- YOUR OBJECTIVE: The records below are to be reproduced exactly, and no picture should appear in the copy.

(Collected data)

--------

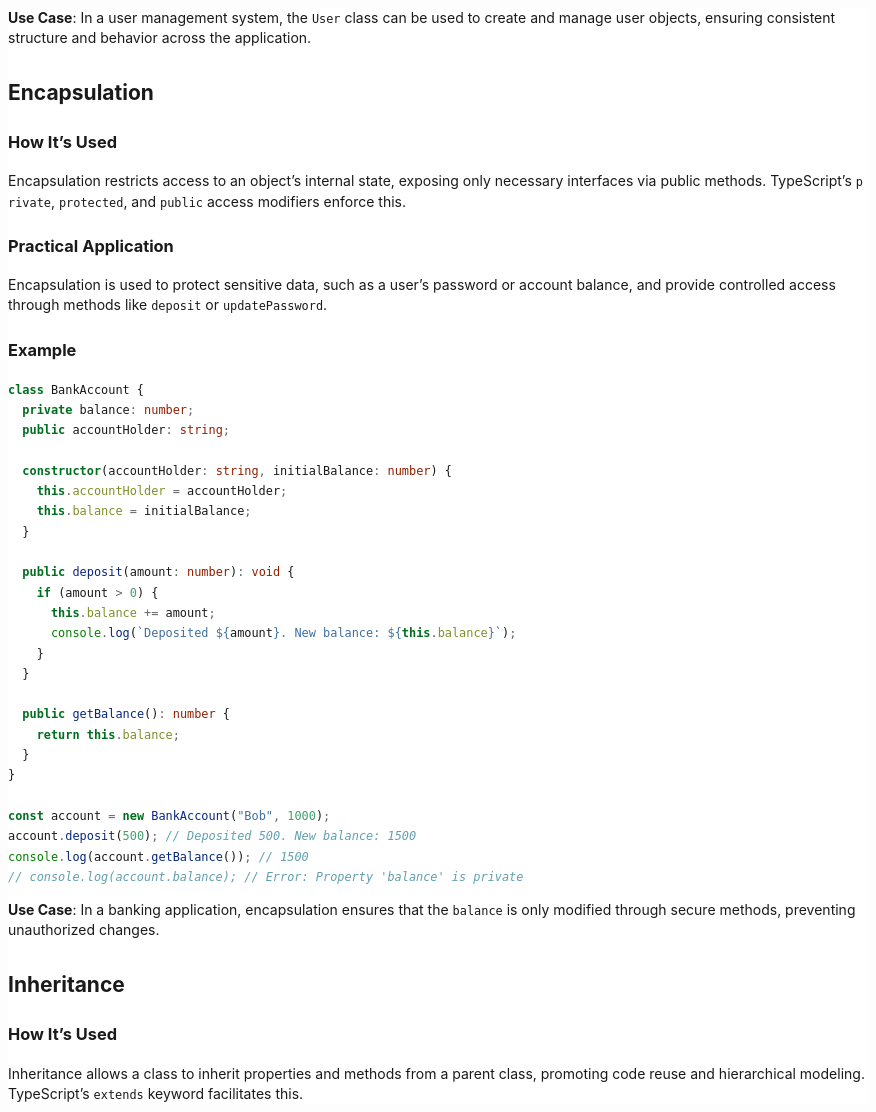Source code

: **Use Case**: In a user management system, the `User` class can be used to create and manage user objects, ensuring consistent structure and behavior across the application.

## Encapsulation

### How It’s Used
Encapsulation restricts access to an object’s internal state, exposing only necessary interfaces via public methods. TypeScript’s `private`, `protected`, and `public` access modifiers enforce this.

### Practical Application
Encapsulation is used to protect sensitive data, such as a user’s password or account balance, and provide controlled access through methods like `deposit` or `updatePassword`.

### Example
```typescript
class BankAccount {
  private balance: number;
  public accountHolder: string;

  constructor(accountHolder: string, initialBalance: number) {
    this.accountHolder = accountHolder;
    this.balance = initialBalance;
  }

  public deposit(amount: number): void {
    if (amount > 0) {
      this.balance += amount;
      console.log(`Deposited ${amount}. New balance: ${this.balance}`);
    }
  }

  public getBalance(): number {
    return this.balance;
  }
}

const account = new BankAccount("Bob", 1000);
account.deposit(500); // Deposited 500. New balance: 1500
console.log(account.getBalance()); // 1500
// console.log(account.balance); // Error: Property 'balance' is private
```

**Use Case**: In a banking application, encapsulation ensures that the `balance` is only modified through secure methods, preventing unauthorized changes.

## Inheritance

### How It’s Used
Inheritance allows a class to inherit properties and methods from a parent class, promoting code reuse and hierarchical modeling. TypeScript’s `extends` keyword facilitates this.
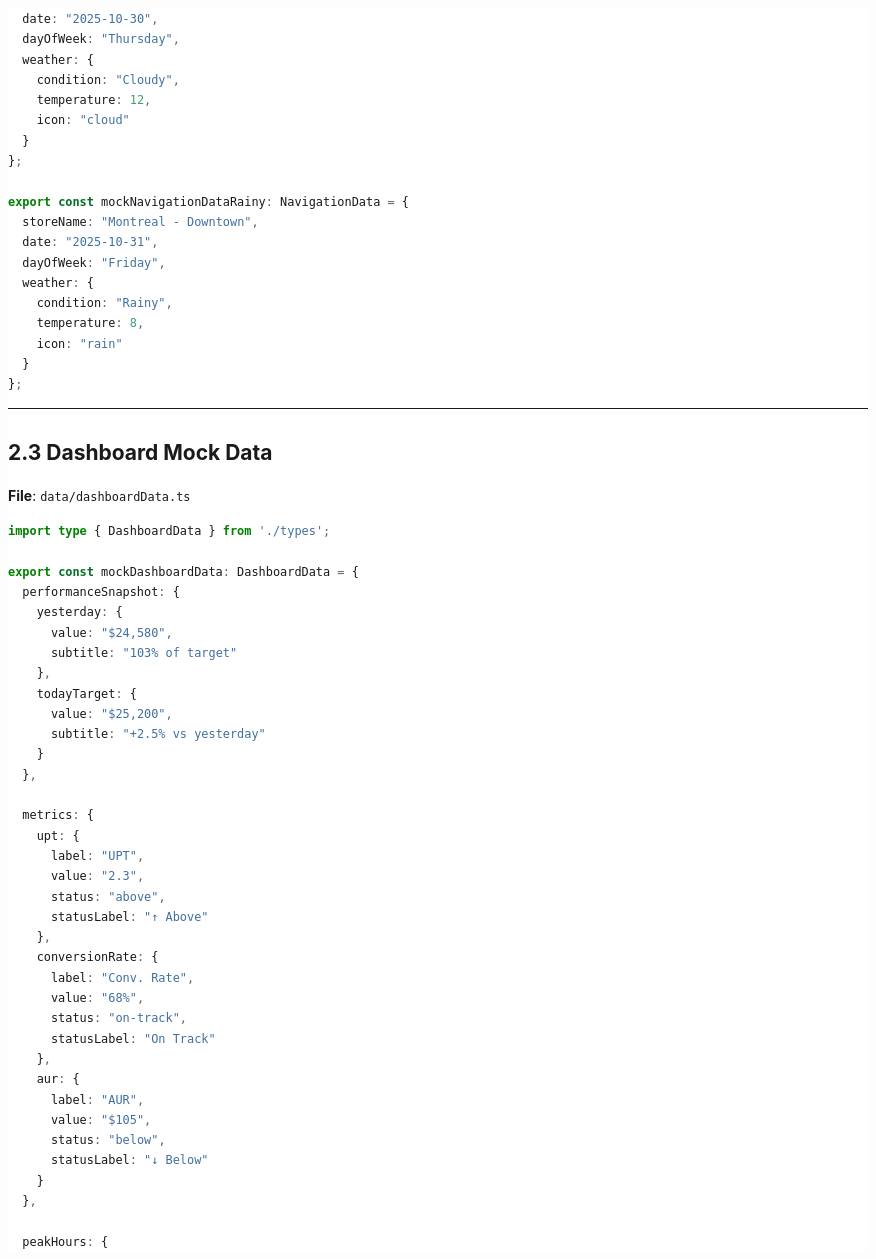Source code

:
 ```typescript
  date: "2025-10-30",
  dayOfWeek: "Thursday",
  weather: {
    condition: "Cloudy",
    temperature: 12,
    icon: "cloud"
  }
};

export const mockNavigationDataRainy: NavigationData = {
  storeName: "Montreal - Downtown",
  date: "2025-10-31",
  dayOfWeek: "Friday",
  weather: {
    condition: "Rainy",
    temperature: 8,
    icon: "rain"
  }
};
```

---

## 2.3 Dashboard Mock Data

**File**: `data/dashboardData.ts`

```typescript
import type { DashboardData } from './types';

export const mockDashboardData: DashboardData = {
  performanceSnapshot: {
    yesterday: {
      value: "$24,580",
      subtitle: "103% of target"
    },
    todayTarget: {
      value: "$25,200",
      subtitle: "+2.5% vs yesterday"
    }
  },
  
  metrics: {
    upt: {
      label: "UPT",
      value: "2.3",
      status: "above",
      statusLabel: "↑ Above"
    },
    conversionRate: {
      label: "Conv. Rate",
      value: "68%",
      status: "on-track",
      statusLabel: "On Track"
    },
    aur: {
      label: "AUR",
      value: "$105",
      status: "below",
      statusLabel: "↓ Below"
    }
  },
  
  peakHours: {
```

--------

- WRITTEN ANSWER:
Source code

: **Use Case**: In a user management system, the `User` class can be used to create and manage user objects, ensuring consistent structure and behavior across the application.

## Encapsulation

### How It’s Used
Encapsulation restricts access to an object’s internal state, exposing only necessary interfaces via public methods. TypeScript’s `private`, `protected`, and `public` access modifiers enforce this.

### Practical Application
Encapsulation is used to protect sensitive data, such as a user’s password or account balance, and provide controlled access through methods like `deposit` or `updatePassword`.

### Example
```typescript
class BankAccount {
  private balance: number;
  public accountHolder: string;

  constructor(accountHolder: string, initialBalance: number) {
    this.accountHolder = accountHolder;
    this.balance = initialBalance;
  }

  public deposit(amount: number): void {
    if (amount > 0) {
      this.balance += amount;
      console.log(`Deposited ${amount}. New balance: ${this.balance}`);
    }
  }

  public getBalance(): number {
    return this.balance;
  }
}

const account = new BankAccount("Bob", 1000);
account.deposit(500); // Deposited 500. New balance: 1500
console.log(account.getBalance()); // 1500
// console.log(account.balance); // Error: Property 'balance' is private
```

**Use Case**: In a banking application, encapsulation ensures that the `balance` is only modified through secure methods, preventing unauthorized changes.

## Inheritance

### How It’s Used
Inheritance allows a class to inherit properties and methods from a parent class, promoting code reuse and hierarchical modeling. TypeScript’s `extends` keyword facilitates this.
Source code

:
 ```typescript
  date: "2025-10-30",
  dayOfWeek: "Thursday",
  weather: {
    condition: "Cloudy",
    temperature: 12,
    icon: "cloud"
  }
};

export const mockNavigationDataRainy: NavigationData = {
  storeName: "Montreal - Downtown",
  date: "2025-10-31",
  dayOfWeek: "Friday",
  weather: {
    condition: "Rainy",
    temperature: 8,
    icon: "rain"
  }
};
```

---

## 2.3 Dashboard Mock Data

**File**: `data/dashboardData.ts`

```typescript
import type { DashboardData } from './types';

export const mockDashboardData: DashboardData = {
  performanceSnapshot: {
    yesterday: {
      value: "$24,580",
      subtitle: "103% of target"
    },
    todayTarget: {
      value: "$25,200",
      subtitle: "+2.5% vs yesterday"
    }
  },
  
  metrics: {
    upt: {
      label: "UPT",
      value: "2.3",
      status: "above",
      statusLabel: "↑ Above"
    },
    conversionRate: {
      label: "Conv. Rate",
      value: "68%",
      status: "on-track",
      statusLabel: "On Track"
    },
    aur: {
      label: "AUR",
      value: "$105",
      status: "below",
      statusLabel: "↓ Below"
    }
  },
  
  peakHours: {
```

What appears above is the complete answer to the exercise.